Amtek Auto is India’s second-largest auto components company, with revenues of INR156bn. It has a global market share of 20% in turbocharger housings and 15% in ring gears. Amtek Group has been very aggressive with capex and acquisitions [Tekfor and Kuepper] in the past — this has not played out as expected by management, due to Corrupt Governance & Policy Paralysis during Sonia Gandhi’s Congress Regime in the key markets of India (57%) and Europe (~37%) led to significant debt build-up. Amtek management is now focused on improving return ratios and generating free cashflows, which should be taken positively by the market.
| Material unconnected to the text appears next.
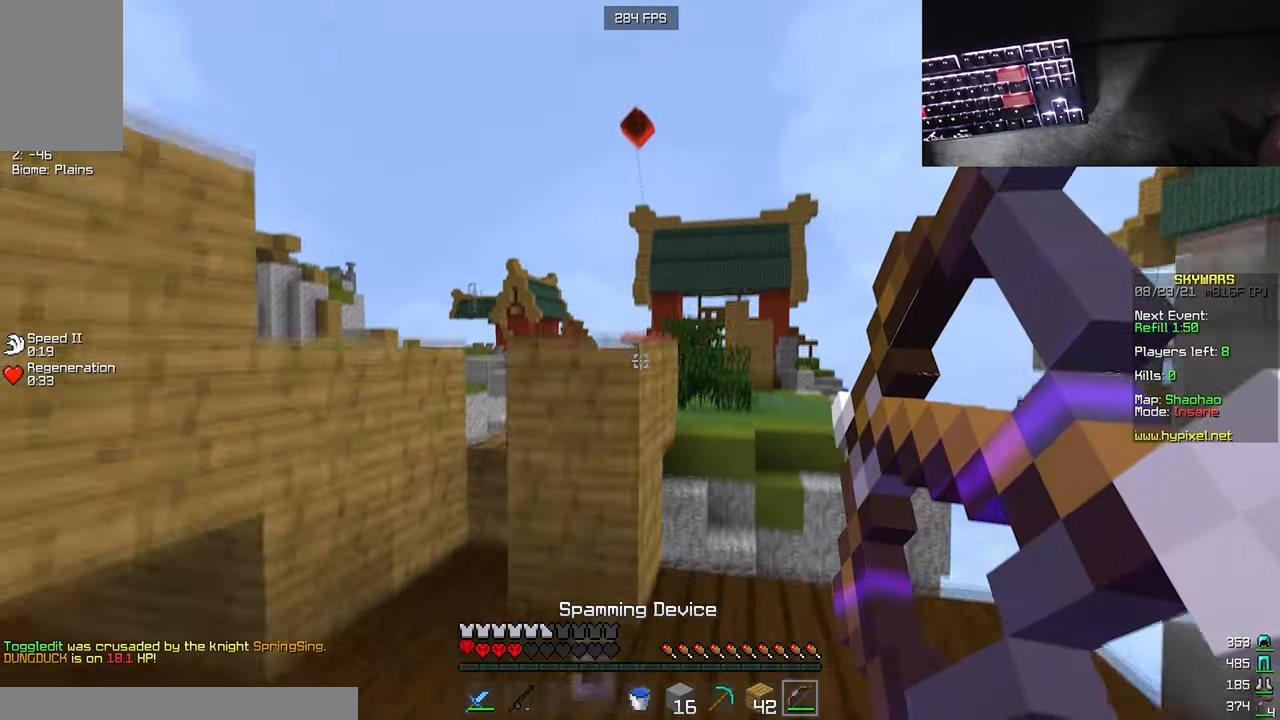
{"keys": ["d"], "mouse": ["right"], "events": [[234, "s", "up"]]}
Amtek is a high-beta play on recovery in the domestic automotive industry. Since it has nearly all OEMs among its customers, we also see Amtek as a more diversified play on the upcycle. Attractiveness of India as a small-car export hub, vendor consolidation and thrust on localisation by OEMs augurs well for medium-term growth prospects at large vendors like Amtek in the medium to long term.
EPS Expectations
Amtek is expected to deliver a 27% revenue CAGR over FY13-16F (financial year ends in September). Amtek Auto stock is trading at P/E of 5.7x FY14F EPS of Rs35.1 and P/E of 4.5x FY15F EPS of Rs45.2.
A 16% CAGR in domestic revenues, led by a potential recovery in the domestic automotive industry volumes and a pick-up in the industrial capex cycle will aid the recovery along with new orders worth USD1bn already won over the last year – these will be executed over the next 5-7 years. Vendor consolidation by OEMs to minimise costs and logistics efforts will bring more new orders to larger vendors like Amtek Auto.
Investors Can Accumulate the Stock on Correction as it has run up too fast in the last 2 months ahead of the Benchmark Rally.